Protest in Groningen, theNetherlands, against the fossil fuel industry, 28 August 2018.
Protesta a Groningen, Paesi Bassi, contro l’industria dei combustibili fossili, 28 agosto 2018. Foto Romy Arroyo Fernandez/NurPhoto via Getty Images

Sia Schijndel, la cittadina in cui sono cresciuto, sia Rotterdam, la città in cui lavoro, sono state distrutte durante la Seconda guerra mondiale. A quasi 75 anni di distanza stiamo ancora lavorando alla ricostruzione postbellica, impresa alla quale ho partecipato attivamente con la Glass Farm a Schijndel e il Markthal a Rotterdam. In questo senso, per me, la guerra è ancora vicina: vivendo e lavorando a Rotterdam, mi vengono continuamente ricordati i suoi effetti devastanti. La fondazione dell’Unione Europea si basa proprio su questo, ovvero sul fatto che dopo secoli di guerre ci battiamo per un futuro comune. Un futuro migliore e più pacifico.

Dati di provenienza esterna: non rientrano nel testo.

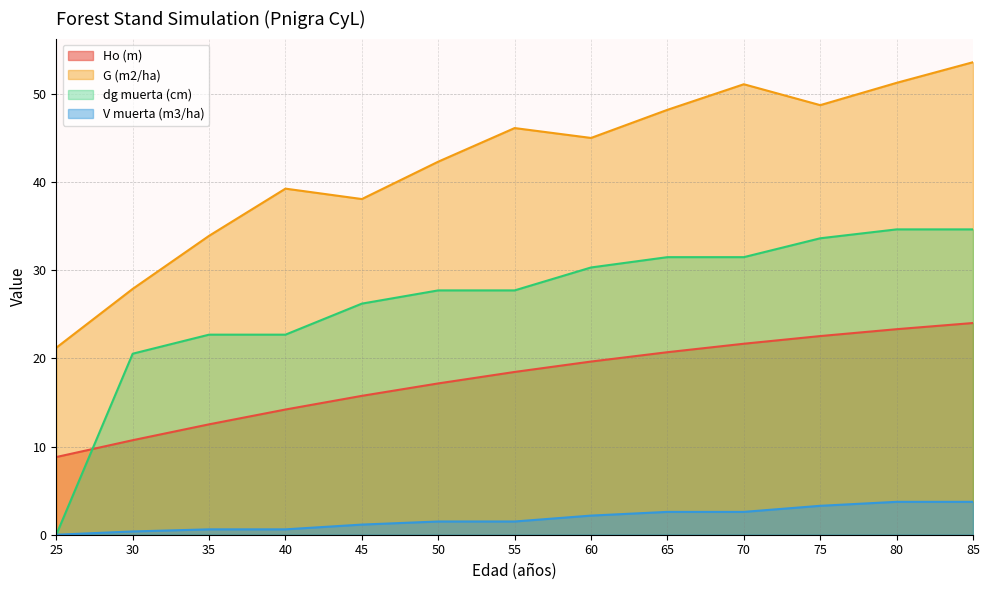

Reading right to left, what are all the values shown in this chart?

Ho (m): 24.0	23.3	22.5	21.7	20.7	19.6	18.5	17.2	15.8	14.2	12.5	10.7	8.8
G (m2/ha): 53.6	51.2	48.7	51.1	48.2	45.0	46.1	42.3	38.1	39.2	33.9	27.9	21.2
dg muerta (cm): 34.6	34.6	33.6	31.5	31.5	30.3	27.7	27.7	26.2	22.7	22.7	20.5	0.0
V muerta (m3/ha): 3.7	3.7	3.3	2.6	2.6	2.2	1.5	1.5	1.1	0.6	0.6	0.4	0.0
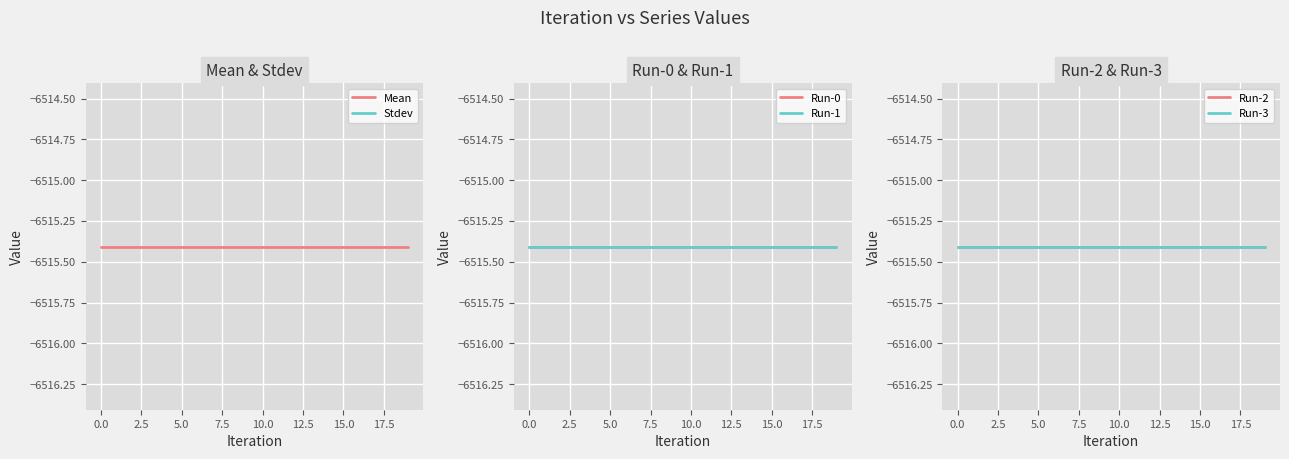

Does the chart display data point markers on the line(s)?

No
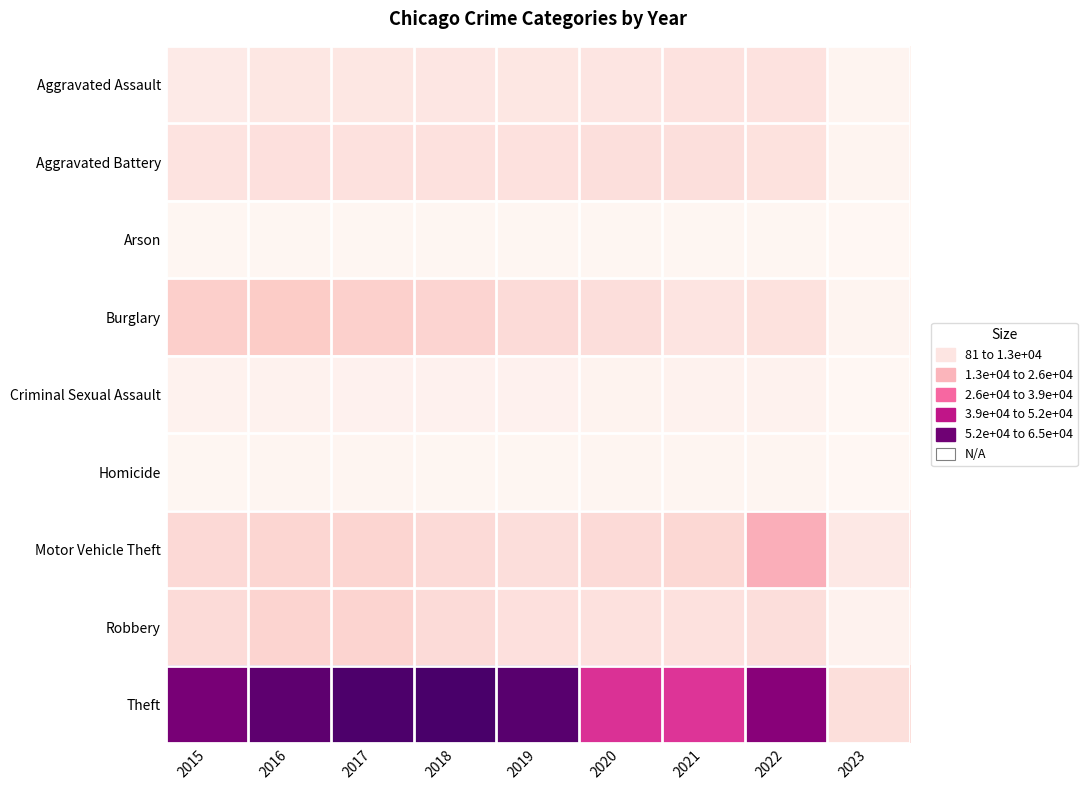

Reading left to right, what are all the values shown in this chart?

Aggravated Assault: 2015=4480	2016=5712	2017=5793	2018=6001	2019=5841	2020=6263	2021=7243	2022=7270	2023=1139
Aggravated Battery: 2015=7018	2016=8085	2017=7845	2018=7734	2019=7857	2020=8319	2021=8348	2022=7488	2023=1217
Arson: 2015=448	2016=515	2017=444	2018=373	2019=376	2020=588	2021=527	2022=423	2023=81
Burglary: 2015=13184	2016=14289	2017=13001	2018=11746	2019=9639	2020=8757	2021=6658	2022=7592	2023=1324
Criminal Sexual Assault: 2015=1670	2016=1819	2017=1949	2018=1982	2019=1880	2020=1454	2021=1686	2022=1752	2023=264
Homicide: 2015=496	2016=786	2017=672	2018=589	2019=498	2020=787	2021=804	2022=713	2023=93
Motor Vehicle Theft: 2015=10068	2016=11286	2017=11380	2018=9984	2019=8977	2020=9956	2021=10599	2022=21424	2023=5397
Robbery: 2015=9638	2016=11960	2017=11880	2018=9679	2019=7994	2020=7855	2021=7919	2022=8969	2023=1617
Theft: 2015=57350	2016=61618	2017=64381	2018=65285	2019=62485	2020=41312	2021=40779	2022=54676	2023=8733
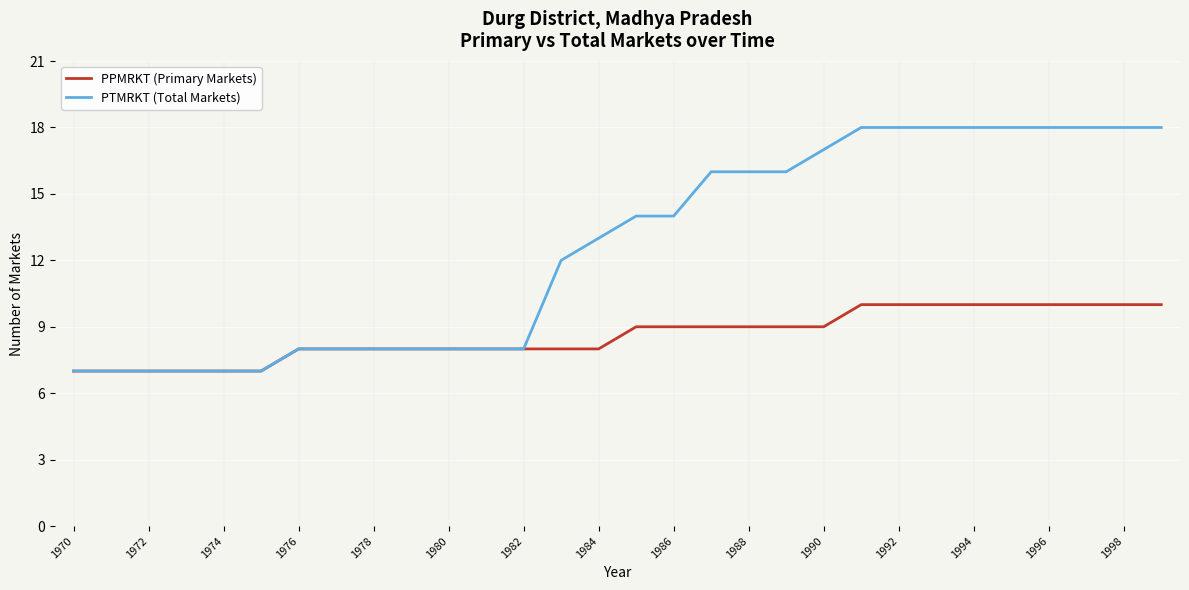

Which series has the largest total across all categories?

PTMRKT (Total Markets)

È per questo che nel mese della Brexit (che tristezza) pubblichiamo un’idea anticiclica di futuro in cui l’Unione Europea diventa un’intesa globale inclusiva, aperta a tutti gli Stati che ne soddisfano i requisiti. Vi presentiamo la visione utopica, ma positiva, di un Pianeta Europa, dove molti Paesi del mondo potrebbero essere uniti. Questo pensiero, forse ingenuo ma idealistico, stranamente si esprime molto spesso nei film di fantascienza in cui gli alieni attaccano la Terra e gli umani sono costretti a collaborare, ma qui concediamo un momento all’idea di un pianeta unito e basato semplicemente sul desiderio di pace, prosperità e diritti umani.

Domus 1033, editoriale
A L’Aia, i bambini partecipano a un evento per chiedere maggiore consapevolezza politica sui problemi climatici, 7 febbraio 2019, ispirati dalle proteste degli studenti in Belgio. Foto Ana Fernandez/SOPA Images/LightRocket via Getty Images

Mentre scrivo questo editoriale, in Olanda e in Belgio i bambini delle elementari sono in strada per una marcia di protesta contro i Governi che si rifiutano di affrontare il cambiamento climatico. Due dei miei figli, ancora studenti, sono impegnati in una protesta contro la distruzione della natura per mezzo dell’estrazione mineraria. Che le generazioni più giovani non accettino l’ulteriore devastazione del pianeta mi rende felice. E mi sento enormemente colpevole di avere aspettato così a lungo. In questo numero potrete trovare informazioni dettagliate sulla portata dell’attività estrattiva globale e sulla crescente protesta contro di essa.